## Exercise inputs

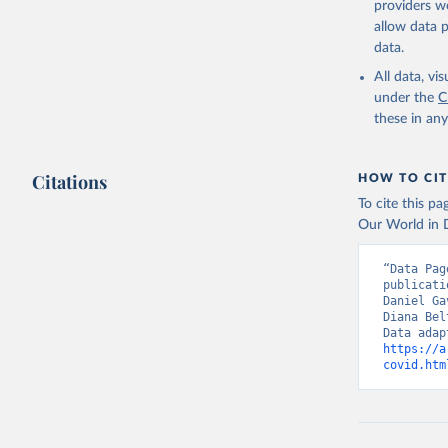
providers we
(
https://
allow data 
Australia
data.
Austria: 
All data, v
dashboard
under the
C
these in an
Belgium: 
Bolivia: 
(
https://
Citations
HOW TO CIT
Bulgaria:
To cite this p
(
https://
Our World in D
admission
Canada: G
“Data Pag
publicati
Chile: Mi
Daniel Ga
(
https://
Diana Bel
Croatia: 
https://a
(
https://
covid.htm
admission
Cyprus: E
(
https://
admission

## Task goal
Write out the data exactly, but not its pictures.

## Answer space
providers we
(
https://
allow data 
Australia
data.
Austria: 
All data, v
dashboard
under the
C
these in an
Belgium: 
Bolivia: 
(
https://
Citations
HOW TO CIT
Bulgaria:
To cite this p
(
https://
Our World in D
admission
Canada: G
“Data Pag
publicati
Chile: Mi
Daniel Ga
(
https://
Diana Bel
Croatia: 
https://a
(
https://
covid.htm
admission
Cyprus: E
(
https://
admission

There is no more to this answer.